**EXERCISE PROMPT:**
Find the word "development" in the listing below, then return every line it appears in.

*** DATA SUPPLIED ***

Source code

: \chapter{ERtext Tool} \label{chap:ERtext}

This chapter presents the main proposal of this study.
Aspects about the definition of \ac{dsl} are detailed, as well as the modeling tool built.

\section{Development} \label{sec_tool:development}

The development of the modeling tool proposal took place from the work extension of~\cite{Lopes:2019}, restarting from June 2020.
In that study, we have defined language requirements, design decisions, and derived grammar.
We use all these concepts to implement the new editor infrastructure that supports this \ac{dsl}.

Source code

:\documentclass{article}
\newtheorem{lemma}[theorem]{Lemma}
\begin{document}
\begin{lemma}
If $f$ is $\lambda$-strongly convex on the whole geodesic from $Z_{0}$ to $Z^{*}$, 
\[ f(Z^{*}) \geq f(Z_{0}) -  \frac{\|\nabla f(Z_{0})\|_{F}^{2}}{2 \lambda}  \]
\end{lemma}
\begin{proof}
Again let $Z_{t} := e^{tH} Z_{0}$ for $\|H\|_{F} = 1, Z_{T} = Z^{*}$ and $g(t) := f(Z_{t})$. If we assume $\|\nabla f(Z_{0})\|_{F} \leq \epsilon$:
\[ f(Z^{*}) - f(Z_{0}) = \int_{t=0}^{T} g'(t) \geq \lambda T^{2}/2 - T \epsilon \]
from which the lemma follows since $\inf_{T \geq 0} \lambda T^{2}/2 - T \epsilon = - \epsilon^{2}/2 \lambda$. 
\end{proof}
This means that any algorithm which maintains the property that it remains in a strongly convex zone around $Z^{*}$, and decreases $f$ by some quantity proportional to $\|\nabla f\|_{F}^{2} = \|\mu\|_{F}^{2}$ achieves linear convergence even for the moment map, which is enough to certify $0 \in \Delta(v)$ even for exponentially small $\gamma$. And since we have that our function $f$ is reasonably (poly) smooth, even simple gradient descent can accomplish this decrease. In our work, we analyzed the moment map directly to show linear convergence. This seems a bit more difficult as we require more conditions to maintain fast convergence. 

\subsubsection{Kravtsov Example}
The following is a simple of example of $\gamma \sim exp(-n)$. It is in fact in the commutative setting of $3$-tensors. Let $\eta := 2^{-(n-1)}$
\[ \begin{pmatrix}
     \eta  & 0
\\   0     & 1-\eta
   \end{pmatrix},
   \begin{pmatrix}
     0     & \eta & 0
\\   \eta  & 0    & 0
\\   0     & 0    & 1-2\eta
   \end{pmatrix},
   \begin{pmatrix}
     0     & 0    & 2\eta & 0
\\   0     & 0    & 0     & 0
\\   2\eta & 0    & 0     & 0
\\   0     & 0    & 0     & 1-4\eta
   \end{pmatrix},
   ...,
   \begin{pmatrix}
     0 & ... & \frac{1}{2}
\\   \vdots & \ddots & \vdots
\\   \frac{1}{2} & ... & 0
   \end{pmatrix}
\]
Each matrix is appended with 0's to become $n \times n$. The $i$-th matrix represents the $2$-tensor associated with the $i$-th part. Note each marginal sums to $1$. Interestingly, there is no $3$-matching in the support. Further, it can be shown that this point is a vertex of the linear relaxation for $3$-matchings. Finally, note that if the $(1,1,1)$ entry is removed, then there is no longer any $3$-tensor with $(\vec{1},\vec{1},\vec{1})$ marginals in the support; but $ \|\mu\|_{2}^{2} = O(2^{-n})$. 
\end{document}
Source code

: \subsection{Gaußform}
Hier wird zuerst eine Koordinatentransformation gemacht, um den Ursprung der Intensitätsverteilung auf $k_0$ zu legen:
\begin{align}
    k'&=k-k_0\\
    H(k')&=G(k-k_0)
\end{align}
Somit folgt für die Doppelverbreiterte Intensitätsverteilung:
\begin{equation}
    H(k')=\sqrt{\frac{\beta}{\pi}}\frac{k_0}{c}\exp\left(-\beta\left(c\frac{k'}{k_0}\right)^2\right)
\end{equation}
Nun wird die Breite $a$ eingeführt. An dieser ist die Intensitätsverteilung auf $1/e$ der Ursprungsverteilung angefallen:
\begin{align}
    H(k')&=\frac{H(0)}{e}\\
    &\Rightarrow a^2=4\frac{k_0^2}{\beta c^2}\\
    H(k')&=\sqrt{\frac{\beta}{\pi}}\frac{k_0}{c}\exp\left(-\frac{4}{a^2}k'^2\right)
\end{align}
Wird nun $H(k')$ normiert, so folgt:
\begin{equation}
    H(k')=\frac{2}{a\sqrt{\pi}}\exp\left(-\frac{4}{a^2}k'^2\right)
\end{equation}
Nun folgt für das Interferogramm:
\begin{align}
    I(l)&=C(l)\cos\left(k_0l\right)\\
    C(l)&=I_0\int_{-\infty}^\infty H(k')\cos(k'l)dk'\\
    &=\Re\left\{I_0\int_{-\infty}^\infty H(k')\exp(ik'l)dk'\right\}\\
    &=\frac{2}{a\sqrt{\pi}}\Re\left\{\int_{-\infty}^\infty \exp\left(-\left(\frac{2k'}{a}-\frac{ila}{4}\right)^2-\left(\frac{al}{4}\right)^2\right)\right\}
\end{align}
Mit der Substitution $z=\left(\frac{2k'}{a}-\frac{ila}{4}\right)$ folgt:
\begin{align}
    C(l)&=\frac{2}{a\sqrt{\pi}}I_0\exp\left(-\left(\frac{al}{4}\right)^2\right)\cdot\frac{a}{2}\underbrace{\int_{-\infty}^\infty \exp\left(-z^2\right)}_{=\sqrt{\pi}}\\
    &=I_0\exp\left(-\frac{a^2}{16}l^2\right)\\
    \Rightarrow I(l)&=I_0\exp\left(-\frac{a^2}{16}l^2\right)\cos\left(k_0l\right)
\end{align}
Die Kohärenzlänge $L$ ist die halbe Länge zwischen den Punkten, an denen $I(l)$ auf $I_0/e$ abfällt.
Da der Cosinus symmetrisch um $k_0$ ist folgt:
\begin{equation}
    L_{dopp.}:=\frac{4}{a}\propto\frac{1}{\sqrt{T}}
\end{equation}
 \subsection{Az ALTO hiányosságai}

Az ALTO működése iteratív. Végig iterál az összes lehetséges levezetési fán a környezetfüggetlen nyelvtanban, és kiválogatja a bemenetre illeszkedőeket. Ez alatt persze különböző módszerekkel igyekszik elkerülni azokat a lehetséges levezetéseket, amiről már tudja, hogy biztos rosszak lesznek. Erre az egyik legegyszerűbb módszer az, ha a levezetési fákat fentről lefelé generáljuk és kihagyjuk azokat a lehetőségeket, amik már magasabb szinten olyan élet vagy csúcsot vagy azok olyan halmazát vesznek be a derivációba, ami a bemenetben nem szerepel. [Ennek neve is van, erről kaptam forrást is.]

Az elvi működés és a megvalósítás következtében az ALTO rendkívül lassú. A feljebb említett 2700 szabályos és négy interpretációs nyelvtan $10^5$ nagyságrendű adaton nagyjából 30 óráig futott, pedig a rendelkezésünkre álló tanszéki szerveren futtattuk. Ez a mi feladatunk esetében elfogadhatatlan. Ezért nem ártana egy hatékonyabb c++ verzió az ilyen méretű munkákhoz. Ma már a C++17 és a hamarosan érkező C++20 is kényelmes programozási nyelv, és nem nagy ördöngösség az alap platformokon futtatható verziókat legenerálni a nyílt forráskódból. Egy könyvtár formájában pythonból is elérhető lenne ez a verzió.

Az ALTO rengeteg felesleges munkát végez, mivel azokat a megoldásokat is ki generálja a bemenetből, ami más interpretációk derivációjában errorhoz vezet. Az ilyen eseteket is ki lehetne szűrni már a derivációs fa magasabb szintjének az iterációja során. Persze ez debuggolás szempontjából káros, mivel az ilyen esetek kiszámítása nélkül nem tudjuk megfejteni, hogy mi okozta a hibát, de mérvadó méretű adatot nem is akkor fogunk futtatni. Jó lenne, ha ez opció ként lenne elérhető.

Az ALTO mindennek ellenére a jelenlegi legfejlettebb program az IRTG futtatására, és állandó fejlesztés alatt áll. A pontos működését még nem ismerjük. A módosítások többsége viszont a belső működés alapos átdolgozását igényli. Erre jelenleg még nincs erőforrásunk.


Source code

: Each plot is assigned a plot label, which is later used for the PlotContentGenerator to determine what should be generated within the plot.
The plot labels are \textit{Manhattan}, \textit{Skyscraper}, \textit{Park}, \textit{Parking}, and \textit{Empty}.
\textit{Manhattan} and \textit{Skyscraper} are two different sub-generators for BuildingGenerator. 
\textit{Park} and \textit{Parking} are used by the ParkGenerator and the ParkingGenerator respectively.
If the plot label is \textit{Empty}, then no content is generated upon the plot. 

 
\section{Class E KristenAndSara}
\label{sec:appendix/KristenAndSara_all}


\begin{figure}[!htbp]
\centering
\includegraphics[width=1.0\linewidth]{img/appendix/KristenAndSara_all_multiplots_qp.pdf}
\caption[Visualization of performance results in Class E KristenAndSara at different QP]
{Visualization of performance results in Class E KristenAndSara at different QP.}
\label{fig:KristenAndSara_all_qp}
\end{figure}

*** End of DATA SUPPLIED ***

**OUTPUT FOR THIS EXERCISE:**
\section{Development} \label{sec_tool:development}
The development of the modeling tool proposal took place from the work extension of~\cite{Lopes:2019}, restarting from June 2020.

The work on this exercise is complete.